Another mind-boggling decision came in the free agency period of the offseason. When you're bidding on players, you can't see any of their ratings besides their overall rating. If I want the fastest runningback in free agency, it's a guessing game from the free agent signing screen. You can see how much a player is interested in your bid, but you can't see how much arm strength a QB has? This is quite an oversight from EA Sports. That said, you have complete control over the dollar amount, years and bonus you offer the player. Just be careful when; it starts at what he's asking and if you lower the years, the dollar amount doesn't lower. If you're not careful, that $10M/4-year contract could turn into $10M/1-year. What's nice is that if the only offer a player has is your one-year, $800K offer, he'll take it.
The big addition to Connected Franchise this year is Game Prep and confidence. Game Prep gives you a certain amount of hours every week to prepare your team for the upcoming game. With that time, you can choose to raise the confidence of certain players, or you can perform drills to get XP to later raise the ratings of players. It's a balance of whether you want to raise your players confidence so they perform better in the short term, or try to make them better in the long term. Some of the drills you need to perform yourself, aiming for bronze, silver and gold XP rewards; others are simulated for you if you wish. Confidence is a tricky mechanic. Mine has hovered between 40 and 80 for players, and it's been hard to see how much worse they perform if their confidence is really low. That said, does Demaryius Thomas perform better than Emmanuel Sanders because he keeps having better games, causing his confidence to go up, causing better games? Or is he just better? It's an interesting mechanic and one that I'll keep exploring.
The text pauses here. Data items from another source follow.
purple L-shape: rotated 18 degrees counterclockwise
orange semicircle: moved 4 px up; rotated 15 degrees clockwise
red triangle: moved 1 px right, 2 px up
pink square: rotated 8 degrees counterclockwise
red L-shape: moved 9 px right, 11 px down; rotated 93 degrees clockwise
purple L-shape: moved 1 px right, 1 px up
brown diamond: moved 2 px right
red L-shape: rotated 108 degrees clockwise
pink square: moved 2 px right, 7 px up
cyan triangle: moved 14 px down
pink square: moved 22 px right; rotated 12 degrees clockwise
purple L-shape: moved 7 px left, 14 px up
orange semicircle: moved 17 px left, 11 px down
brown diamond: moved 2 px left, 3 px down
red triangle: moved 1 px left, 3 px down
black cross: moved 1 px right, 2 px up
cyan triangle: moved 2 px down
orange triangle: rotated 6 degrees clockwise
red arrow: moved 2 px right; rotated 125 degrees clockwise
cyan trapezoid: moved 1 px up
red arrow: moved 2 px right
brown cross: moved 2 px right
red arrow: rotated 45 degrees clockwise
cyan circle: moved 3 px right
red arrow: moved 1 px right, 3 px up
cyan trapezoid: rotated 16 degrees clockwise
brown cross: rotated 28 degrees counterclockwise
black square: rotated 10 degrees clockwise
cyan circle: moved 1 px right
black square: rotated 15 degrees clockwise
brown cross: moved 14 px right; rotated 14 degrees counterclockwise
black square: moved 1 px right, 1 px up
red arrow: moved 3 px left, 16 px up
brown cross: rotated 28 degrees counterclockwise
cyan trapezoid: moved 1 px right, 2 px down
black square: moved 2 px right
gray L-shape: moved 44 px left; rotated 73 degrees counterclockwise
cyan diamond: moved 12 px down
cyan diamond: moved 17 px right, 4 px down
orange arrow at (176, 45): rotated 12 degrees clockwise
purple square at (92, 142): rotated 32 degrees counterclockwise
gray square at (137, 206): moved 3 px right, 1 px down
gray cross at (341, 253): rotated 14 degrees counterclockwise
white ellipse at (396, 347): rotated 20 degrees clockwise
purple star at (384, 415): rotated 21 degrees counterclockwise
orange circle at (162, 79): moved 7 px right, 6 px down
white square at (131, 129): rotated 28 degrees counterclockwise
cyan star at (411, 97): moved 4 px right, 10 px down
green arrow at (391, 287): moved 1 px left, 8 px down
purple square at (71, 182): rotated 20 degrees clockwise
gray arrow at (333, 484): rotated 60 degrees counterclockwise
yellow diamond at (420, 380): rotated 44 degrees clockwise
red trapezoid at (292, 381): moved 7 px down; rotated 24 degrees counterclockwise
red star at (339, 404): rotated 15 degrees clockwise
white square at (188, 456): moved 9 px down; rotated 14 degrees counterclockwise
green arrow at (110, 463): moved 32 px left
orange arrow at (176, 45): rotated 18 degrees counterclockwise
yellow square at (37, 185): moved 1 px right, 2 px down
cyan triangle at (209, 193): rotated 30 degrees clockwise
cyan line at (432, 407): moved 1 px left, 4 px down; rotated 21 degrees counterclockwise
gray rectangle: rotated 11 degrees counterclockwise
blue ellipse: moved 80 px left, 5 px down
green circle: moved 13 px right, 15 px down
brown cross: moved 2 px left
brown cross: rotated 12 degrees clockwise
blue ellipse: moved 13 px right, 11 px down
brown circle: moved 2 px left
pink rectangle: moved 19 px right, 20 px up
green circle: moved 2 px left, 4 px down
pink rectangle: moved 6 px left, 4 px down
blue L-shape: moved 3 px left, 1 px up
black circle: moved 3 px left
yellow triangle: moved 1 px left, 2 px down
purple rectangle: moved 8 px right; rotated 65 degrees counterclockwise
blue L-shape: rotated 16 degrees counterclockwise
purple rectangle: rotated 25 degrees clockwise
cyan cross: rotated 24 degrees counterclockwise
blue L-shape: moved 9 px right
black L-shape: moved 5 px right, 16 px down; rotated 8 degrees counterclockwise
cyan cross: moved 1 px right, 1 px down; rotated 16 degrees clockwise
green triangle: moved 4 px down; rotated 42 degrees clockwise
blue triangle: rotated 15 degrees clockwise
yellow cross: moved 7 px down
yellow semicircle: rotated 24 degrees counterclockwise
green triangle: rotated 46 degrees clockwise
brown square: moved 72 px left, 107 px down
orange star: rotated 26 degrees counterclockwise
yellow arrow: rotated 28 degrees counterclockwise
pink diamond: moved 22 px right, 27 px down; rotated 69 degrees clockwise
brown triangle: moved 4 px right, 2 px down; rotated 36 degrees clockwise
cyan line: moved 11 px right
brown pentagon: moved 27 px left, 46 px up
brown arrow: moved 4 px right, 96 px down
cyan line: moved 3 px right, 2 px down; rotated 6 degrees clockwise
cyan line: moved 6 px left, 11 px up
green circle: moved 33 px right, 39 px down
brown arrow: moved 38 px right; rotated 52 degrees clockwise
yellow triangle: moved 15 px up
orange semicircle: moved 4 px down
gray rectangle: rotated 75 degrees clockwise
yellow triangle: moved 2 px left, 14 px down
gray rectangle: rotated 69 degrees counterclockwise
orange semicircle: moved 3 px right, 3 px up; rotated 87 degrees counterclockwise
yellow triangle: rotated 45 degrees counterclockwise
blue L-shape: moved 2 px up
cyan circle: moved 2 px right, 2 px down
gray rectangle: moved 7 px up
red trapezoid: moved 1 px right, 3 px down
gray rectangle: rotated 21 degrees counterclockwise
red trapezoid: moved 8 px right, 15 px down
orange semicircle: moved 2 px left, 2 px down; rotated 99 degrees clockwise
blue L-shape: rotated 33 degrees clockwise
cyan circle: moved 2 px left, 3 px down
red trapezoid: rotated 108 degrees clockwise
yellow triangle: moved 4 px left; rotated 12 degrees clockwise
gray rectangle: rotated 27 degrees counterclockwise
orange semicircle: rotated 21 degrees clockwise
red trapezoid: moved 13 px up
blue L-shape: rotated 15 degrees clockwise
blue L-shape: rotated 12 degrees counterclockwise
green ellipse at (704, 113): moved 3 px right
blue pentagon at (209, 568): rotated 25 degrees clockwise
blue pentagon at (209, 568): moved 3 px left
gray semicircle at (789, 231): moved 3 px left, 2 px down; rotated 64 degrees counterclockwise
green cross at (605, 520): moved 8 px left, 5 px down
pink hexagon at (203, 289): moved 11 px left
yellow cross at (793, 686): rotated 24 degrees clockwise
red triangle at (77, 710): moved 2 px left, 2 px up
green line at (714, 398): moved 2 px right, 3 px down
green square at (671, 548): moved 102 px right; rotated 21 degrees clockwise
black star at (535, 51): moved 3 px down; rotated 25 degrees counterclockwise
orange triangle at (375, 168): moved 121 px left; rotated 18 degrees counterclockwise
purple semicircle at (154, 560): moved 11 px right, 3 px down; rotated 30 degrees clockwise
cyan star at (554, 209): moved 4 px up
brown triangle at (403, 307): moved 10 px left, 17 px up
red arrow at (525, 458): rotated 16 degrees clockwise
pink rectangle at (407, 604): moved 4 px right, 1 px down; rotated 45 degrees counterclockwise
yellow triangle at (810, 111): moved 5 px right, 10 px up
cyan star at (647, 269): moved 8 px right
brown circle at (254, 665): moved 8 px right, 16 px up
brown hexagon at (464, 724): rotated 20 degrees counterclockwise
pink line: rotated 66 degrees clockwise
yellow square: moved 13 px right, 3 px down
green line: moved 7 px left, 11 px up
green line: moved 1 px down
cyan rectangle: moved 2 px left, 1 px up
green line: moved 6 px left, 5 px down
Overall, I am enjoying my time with this year's Madden NFL 15. As a football and sports video game junkie, Madden 15 is a fun game. But personally for me, Game Prep and confidence aren't the big sweeping changes that I was hoping for in Connected Franchise. I can't look past the fact that the mode has been largely ignored; Game Prep and confidence are two neat additions, but if they weren't there I probably wouldn't care. Based on the presentation and improvement in the gameplay and animations, Madden NFL 15 isn't everything I hoped for, but it's still fun. It's Tony Romo. It just needs to get past that hump.